# Horrible reaction has ruined my Polished Work wheels - help please!



## L16 JAY (Jul 28, 2011)

Hey guys,

I've got a brand new set of Work Wheels which have polished lips. I've literally only washed them 3 times since having them but at Japday yesterday, I had a horrible reaction. I used my handheld Venus bottle and sprayed them up and left for around 10 mins when I noticed a reaction. I quickly dried them and then spent the next 2 hours frantically trying to polish them, but nothing worked. They're sealed with CG Jet Seal which works really well and I've only ever used Auto Smart Ultra Mousse and Megs Ultimate Wash to clean them.

I've attached some photos below but the entire front wheels are terrible. I'm completely out of my depth here. I've got no idea what's happened and any advice would be welcomed 




























Sent from my iPhone using Tapatalk


----------



## Tim662 (Aug 19, 2014)

What was in the spray bottle?


----------



## m4rkymark (Aug 17, 2014)

if the rims are polished aluminium then you can fix it, if they are chromed it may not be so easy.

if they are polished alumiumium I would just polish with a good metal polish like mother mag and aluminium - don't use autosol because its quite a rough polish - although autosol will polish them it will also leave them scratched and the shine will be dull. if mothers doesn't take it out you can use a fine wet and dry then repolish using mothers.

if your washing them again soap and water is all polished alumium needs, don't use chemicals on it.


----------



## REVERSiN (Sep 28, 2015)

Wheel brighter ? 
Seems something ate the clear or its a miniral caused spot.

Either way it a polishing job, get a ball or cone to polish it.

Sent from my GT-I9100 using Tapatalk


----------



## L16 JAY (Jul 28, 2011)

Thanks guys. The only things I've used on them is Auto Smart Ultra Mousse, Megs Hyper Wash and pat dry. I've tried mothers by hand and it simply won't budge. Do we recommend a machine polish? They're polished aluminium by the way


Sent from my iPhone using Tapatalk


----------



## Jam* (Apr 24, 2016)

Its could be oxidation, Is it white powder-ish gunk ?


----------



## fatdazza (Dec 29, 2010)

Were you aware that ultramousse is caustic? What dilution did you apply it?


----------



## L16 JAY (Jul 28, 2011)

fatdazza said:


> Were you aware that ultramousse is caustic? What dilution did you apply it?
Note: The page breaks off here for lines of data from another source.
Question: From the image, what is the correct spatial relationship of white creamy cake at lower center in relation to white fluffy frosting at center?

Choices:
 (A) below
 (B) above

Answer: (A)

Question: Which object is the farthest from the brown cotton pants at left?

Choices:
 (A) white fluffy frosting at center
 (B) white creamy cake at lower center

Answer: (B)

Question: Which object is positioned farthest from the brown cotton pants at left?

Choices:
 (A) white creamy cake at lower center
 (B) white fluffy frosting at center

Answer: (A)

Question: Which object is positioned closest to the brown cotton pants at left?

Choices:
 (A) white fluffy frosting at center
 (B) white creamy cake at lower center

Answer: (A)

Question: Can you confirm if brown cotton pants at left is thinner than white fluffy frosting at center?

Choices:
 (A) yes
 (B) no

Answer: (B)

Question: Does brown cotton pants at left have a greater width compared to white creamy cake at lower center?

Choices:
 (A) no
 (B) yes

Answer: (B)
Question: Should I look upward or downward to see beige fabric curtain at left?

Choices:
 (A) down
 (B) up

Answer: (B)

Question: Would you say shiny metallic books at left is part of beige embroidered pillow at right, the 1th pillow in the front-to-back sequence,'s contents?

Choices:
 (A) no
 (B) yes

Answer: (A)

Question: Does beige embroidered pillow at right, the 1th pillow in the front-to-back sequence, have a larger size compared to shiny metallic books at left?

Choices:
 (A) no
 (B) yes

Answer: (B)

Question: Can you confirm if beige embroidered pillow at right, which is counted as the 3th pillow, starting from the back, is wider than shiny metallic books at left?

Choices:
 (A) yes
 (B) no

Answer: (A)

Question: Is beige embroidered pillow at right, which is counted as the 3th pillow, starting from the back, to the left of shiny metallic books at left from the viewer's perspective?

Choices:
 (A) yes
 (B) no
I think the dilution is parts of the problems yes. I always use it in my snow foam lance with no problems but it was the first time using it in the pump sprayer and I think I've added too much detergent. Also, I think o may have left it to dry a little too much. What could I use to strip the Jet Seal and all products so I can start again?


----------



## Kimo (Jun 7, 2013)

I'd blame auto mousse 

As with a lot of auto smart stuff, it's cheap but effective because it's harsh cleaners


----------



## L16 JAY (Jul 28, 2011)

Kimo said:


> I'd blame auto mousse
> 
> As with a lot of auto smart stuff, it's cheap but effective because it's harsh cleaners


OK but does anyone actually know what's happened? I'm unaware if my Work Wheels have a "top coat" or what? It appears to be slightly shinier where the product has reacted. Do you think it's the sealant thats stripped?


----------



## m4rkymark (Aug 17, 2014)

the only people who will be able to tell you if it has some kind of top coat will be the people who make them.


----------



## euge07 (Jan 15, 2011)

off topic but judging from your username I think I remember it from the MLR Forum?

did you have/had a stunning grey evo 8?


----------



## tattoo2323 (May 6, 2016)

I had a similar problem a few years back with a set of custom aluminium wheels from the USA, the marks left were hard as nails and had a mineral type composition, I tried every product I could think of or get my hands on , cutting compounds, polishes, autosol etc and one product sorted it - cheap and cheerful meguiars metal polish from halfords, took it off perfectly and a couple of coats of wax and they were back to new again...

Sent from my GT-P5210 using Tapatalk


----------



## L16 JAY (Jul 28, 2011)

euge07 said:


> off topic but judging from your username I think I remember it from the MLR Forum?
> 
> did you have/had a stunning grey evo 8?


This one?

Untitled

Sold that a few years back and built this S14a over the last 2 years 

Photo 24-04-2016, 08 35 47

Photo 24-04-2016, 08 36 15


----------



## L16 JAY (Jul 28, 2011)

tattoo2323 said:


> I had a similar problem a few years back with a set of custom aluminium wheels from the USA, the marks left were hard as nails and had a mineral type composition, I tried every product I could think of or get my hands on , cutting compounds, polishes, autosol etc and one product sorted it - cheap and cheerful meguiars metal polish from halfords, took it off perfectly and a couple of coats of wax and they were back to new again...
> 
> Sent from my GT-P5210 using Tapatalk


That's great thanks man, I'll try that for the sake of £7


----------



## steelghost (Aug 20, 2015)

You've got polished aluminium wheels, possibly with a very light layer of lacquer on them. You've then applied a caustic cleaner which appears to have burnt through the lacquer and corroded the aluminium underneath. 

Fortunately the damage looks to be superficial so should be possible to polish out. The only problem is I don't know how you'd polish the bits around where the bolts heads are, maybe you could use a dremel and assorted polishing attachments to work around it - although then you risk serious damage if you slip up.
I also don't know if you could polish it out that way and get an "even" finish - I suspect to get them looking "as new" you'd need to dismantle the wheels, polish the lot and put them back together. Happy to be proven wrong on this latter point, and a mild metal polish like the one suggested above is certainly worth a go before you start taking things to bits.


----------